Bacillus cereus es una bacteria Gram-positiva usualmente implicada en brotes de intoxicaciones alimentarias así como en numerosas infecciones en pacientes hospitalizados que pueden ser mortales. Estos procesos infecciosos e intoxicaciones están directa o indirectamente relacionados con el ensamblaje de un biofilm que sirve de reservorio de células o protege ante condiciones adversas, las defensas del hospedador o la quimioterapia. Son numerosos los estudios sobre los genes implicados en la formación de biofilm en diversas especies, bajo condiciones de cultivo y tiempos no estandarizados, y bajo el supuesto de que unos genes de una especie se comportan de la misma forma en otras. En este trabajo analizamos en detalle y de forma comparativa el transcriptoma de las células planctónicas y las de biofilm a diferentes tiempos bajo condiciones estándar. Nuestros resultados desvelan un gran número de genes implicados en biofilm, muchos de ellos de función desconocida, y dan luz sobre este grupo de loci del genoma de Bacillus cereus, que además suelen estar bien conservados en Gram-positivos. En este trabajo nos centraremos en el grupo de los metabolitos secundarios y las toxinas, un sector del metabolismo clave en la interacción de Bacillus cereus con otras bacterias y sus hospedadores

Caracterización funcional de las proteínas TasA y TapA en la formación de fibras de tipo amiloide en Bacillus subtilis

Las proteínas amiloides son un grupo heterogéneo de proteínas diferentes en secuencia aminoacídica, pero similares en su estructura cuaternaria: fibras enriquecidas en láminas beta, con gran estabilidad, resistencia y capacidad de unión de colorantes específicos, como el rojo congo o la thioflavina T. Estas proteínas han estado tradicionalmente asociadas a patologías neurodegenerativas en humanos como el Alzheimer o el Parkinson. Sin embargo, los miembros dentro de esta familia están ampliamente distribuidas en la naturaleza, desde bacterias hasta humanos, e intervienen en un amplio rango de funciones biológicas, motivo por el que se han denominado “amiloides funcionales”. En bacterias, los amiloides funcionales son responsables de participar en funciones muy diversas como la interacción célula-célula, con superficies abióticas, y formación de biofilms.

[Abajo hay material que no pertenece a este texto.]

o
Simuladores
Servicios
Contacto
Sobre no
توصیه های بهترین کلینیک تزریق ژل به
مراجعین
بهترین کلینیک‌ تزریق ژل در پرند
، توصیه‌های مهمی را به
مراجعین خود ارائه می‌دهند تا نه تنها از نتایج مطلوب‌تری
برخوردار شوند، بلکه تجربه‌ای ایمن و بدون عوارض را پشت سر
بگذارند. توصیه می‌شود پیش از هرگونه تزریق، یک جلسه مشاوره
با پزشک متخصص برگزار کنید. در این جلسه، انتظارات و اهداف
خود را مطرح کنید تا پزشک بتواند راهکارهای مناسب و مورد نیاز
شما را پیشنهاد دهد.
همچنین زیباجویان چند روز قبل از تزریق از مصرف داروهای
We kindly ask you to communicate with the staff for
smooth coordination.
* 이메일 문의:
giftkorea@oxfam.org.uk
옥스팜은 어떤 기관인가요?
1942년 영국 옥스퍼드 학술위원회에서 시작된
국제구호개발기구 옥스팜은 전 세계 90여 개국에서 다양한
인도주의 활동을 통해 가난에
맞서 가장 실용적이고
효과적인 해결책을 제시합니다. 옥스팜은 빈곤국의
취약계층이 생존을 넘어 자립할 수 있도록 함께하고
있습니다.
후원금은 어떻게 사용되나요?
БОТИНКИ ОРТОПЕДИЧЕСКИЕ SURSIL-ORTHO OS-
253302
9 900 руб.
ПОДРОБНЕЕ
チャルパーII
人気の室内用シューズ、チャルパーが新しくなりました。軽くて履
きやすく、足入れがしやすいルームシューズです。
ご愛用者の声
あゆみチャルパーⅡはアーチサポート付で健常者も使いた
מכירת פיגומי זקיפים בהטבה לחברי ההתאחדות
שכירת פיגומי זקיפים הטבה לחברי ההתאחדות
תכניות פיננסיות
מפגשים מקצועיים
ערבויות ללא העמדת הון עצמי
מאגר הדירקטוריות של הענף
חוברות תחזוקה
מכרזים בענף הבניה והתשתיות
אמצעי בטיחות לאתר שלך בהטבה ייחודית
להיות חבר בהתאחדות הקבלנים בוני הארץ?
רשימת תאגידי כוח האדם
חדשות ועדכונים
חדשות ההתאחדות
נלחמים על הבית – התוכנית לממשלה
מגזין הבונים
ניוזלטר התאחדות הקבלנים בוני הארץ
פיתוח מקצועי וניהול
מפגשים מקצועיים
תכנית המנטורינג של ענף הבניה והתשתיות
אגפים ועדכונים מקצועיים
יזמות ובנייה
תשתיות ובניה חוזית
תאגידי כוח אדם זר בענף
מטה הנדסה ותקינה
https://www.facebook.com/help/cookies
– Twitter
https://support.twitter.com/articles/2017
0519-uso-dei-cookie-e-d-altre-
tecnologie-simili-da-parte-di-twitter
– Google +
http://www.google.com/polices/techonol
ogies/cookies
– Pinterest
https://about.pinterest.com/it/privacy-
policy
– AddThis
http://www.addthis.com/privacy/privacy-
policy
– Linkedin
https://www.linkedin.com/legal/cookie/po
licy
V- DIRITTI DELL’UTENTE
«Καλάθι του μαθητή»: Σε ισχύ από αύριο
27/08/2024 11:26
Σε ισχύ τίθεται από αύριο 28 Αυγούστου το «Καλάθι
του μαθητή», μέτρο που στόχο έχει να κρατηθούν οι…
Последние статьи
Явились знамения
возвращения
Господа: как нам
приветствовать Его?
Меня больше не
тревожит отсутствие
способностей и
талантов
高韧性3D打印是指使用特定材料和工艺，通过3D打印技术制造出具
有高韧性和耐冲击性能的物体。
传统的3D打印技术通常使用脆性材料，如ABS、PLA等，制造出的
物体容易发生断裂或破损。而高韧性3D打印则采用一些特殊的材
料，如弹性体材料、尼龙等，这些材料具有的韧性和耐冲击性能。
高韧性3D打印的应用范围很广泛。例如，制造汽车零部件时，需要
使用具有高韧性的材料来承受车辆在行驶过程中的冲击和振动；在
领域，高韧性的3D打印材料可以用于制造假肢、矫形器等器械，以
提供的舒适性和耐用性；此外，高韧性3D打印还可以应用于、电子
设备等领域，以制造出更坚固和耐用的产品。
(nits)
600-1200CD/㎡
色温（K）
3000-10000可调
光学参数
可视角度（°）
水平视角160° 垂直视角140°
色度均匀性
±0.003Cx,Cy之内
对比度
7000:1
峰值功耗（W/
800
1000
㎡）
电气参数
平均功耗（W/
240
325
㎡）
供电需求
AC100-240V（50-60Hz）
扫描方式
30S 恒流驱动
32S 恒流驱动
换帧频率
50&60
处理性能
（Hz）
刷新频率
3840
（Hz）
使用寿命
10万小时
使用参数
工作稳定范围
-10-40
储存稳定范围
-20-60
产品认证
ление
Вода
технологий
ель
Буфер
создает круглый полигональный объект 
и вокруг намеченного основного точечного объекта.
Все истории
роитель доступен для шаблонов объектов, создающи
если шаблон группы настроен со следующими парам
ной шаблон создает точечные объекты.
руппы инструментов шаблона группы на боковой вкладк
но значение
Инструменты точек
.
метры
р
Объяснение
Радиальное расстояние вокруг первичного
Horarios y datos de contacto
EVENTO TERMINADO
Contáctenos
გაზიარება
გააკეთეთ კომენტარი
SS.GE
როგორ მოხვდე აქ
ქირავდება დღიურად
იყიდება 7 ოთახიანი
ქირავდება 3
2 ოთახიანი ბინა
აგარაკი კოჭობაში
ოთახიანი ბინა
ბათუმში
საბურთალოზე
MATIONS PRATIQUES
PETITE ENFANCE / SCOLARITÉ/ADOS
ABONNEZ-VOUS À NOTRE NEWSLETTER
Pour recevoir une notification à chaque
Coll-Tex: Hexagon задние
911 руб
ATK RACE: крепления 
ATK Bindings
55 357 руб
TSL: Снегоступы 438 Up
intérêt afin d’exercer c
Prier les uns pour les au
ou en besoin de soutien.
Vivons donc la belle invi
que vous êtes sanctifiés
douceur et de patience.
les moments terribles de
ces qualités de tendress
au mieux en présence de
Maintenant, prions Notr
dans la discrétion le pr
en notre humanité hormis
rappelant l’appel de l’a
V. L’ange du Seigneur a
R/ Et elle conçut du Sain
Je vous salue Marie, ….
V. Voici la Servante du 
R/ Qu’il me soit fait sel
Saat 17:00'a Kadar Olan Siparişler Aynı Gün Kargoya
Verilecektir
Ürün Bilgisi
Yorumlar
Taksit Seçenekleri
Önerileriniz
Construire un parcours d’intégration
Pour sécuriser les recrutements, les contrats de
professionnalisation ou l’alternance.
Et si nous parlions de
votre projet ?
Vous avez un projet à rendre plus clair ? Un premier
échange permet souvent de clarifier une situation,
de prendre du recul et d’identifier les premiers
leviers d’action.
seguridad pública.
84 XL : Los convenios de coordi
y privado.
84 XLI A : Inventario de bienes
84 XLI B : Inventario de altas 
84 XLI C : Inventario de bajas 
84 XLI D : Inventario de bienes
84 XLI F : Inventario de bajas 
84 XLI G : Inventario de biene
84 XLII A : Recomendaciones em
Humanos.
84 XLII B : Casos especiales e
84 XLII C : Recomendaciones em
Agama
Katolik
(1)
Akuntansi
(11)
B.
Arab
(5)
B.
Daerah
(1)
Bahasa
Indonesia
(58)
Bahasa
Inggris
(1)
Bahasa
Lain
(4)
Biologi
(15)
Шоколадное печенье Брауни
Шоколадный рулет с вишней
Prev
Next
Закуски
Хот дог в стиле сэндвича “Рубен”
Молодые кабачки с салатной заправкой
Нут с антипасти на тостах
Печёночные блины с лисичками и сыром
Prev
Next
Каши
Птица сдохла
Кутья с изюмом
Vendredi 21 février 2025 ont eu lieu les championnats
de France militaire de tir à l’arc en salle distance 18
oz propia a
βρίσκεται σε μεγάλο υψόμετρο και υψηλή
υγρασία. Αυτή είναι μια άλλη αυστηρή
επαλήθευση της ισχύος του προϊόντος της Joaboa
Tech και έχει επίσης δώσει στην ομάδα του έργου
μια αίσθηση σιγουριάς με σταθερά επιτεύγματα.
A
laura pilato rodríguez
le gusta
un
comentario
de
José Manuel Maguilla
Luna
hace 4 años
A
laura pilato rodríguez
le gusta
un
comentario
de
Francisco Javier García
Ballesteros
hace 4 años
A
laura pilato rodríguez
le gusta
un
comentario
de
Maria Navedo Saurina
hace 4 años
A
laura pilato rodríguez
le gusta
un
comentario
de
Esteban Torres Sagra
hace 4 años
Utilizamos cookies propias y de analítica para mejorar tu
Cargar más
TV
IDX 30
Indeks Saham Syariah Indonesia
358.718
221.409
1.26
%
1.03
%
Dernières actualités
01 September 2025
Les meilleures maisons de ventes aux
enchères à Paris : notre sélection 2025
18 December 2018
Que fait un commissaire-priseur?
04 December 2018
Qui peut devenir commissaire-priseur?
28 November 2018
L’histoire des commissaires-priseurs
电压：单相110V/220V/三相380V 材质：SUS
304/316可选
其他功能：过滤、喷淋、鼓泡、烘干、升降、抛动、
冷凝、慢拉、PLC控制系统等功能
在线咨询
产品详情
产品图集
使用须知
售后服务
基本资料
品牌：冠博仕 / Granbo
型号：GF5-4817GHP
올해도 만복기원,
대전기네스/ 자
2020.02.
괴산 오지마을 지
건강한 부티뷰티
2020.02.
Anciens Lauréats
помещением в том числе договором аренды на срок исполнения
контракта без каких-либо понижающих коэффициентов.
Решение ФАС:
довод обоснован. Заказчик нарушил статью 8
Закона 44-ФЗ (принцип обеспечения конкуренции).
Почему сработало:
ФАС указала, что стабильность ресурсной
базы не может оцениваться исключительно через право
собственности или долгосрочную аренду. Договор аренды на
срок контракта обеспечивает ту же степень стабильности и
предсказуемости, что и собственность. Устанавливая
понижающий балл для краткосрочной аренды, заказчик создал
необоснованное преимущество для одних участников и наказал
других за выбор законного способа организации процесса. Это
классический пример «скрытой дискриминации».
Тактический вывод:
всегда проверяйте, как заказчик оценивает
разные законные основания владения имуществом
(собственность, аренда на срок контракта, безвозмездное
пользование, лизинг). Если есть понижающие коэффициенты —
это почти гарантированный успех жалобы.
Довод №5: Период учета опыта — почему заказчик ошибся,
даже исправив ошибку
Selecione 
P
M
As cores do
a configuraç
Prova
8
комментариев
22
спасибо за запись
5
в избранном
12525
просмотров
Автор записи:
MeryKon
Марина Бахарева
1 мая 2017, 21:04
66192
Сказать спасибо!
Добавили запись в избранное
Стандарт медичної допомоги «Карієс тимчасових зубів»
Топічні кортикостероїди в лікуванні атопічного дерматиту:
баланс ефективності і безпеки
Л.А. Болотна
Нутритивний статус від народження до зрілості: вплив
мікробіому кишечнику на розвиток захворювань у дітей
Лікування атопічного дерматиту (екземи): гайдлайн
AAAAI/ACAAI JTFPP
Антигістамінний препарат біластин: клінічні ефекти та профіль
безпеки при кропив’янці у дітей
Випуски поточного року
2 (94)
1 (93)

En Bacillus subtilis, la proteína amiloide TasA es el componente proteico mayoritario de la matriz extracelular del biofilm de este microorganismo y el principal elemento que constituye las fibras amiloides, mientras que la proteína auxiliar TapA, presente en mucha menor proporción, actúa favoreciendo el ensamblaje de las mismas. Estas actúan como un andamiaje proteico donde se disponen el resto de componentes de la matriz extracelular, lo que confiere a esta estructura una mayor estabilidad y, por consiguiente, proporcionan una mayor robustez al biofilm. En este este trabajo se pretende llevar a cabo el análisis de regiones o dominios tanto de TasA como de TapA importantes para la amiloidogénesis, así como para la funcionalidad de ambas proteínas. Para ello, el estudio se ha enfocado desde un punto de vista multidisciplinar, combinando pruebas clásicas de caracterización de amiloides con técnicas de biología molecular y diversas pruebas biofísicas. Los resultados obtenidos hasta la fecha han demostrado la existencia de pequeñas secuencias, dentro de las proteínas TasA o TapA con capacidad para polimerizar en la forma de fibras, lo que muestra su importancia en el proceso de fibrilación y en la funcionalidad de ambas proteínas. En el caso de la proteína TapA, las regiones analizadas ponen de manifiesto la importancia de su extremo amino-terminal tanto en la funcionalidad de la proteína como en su interacción con TasA.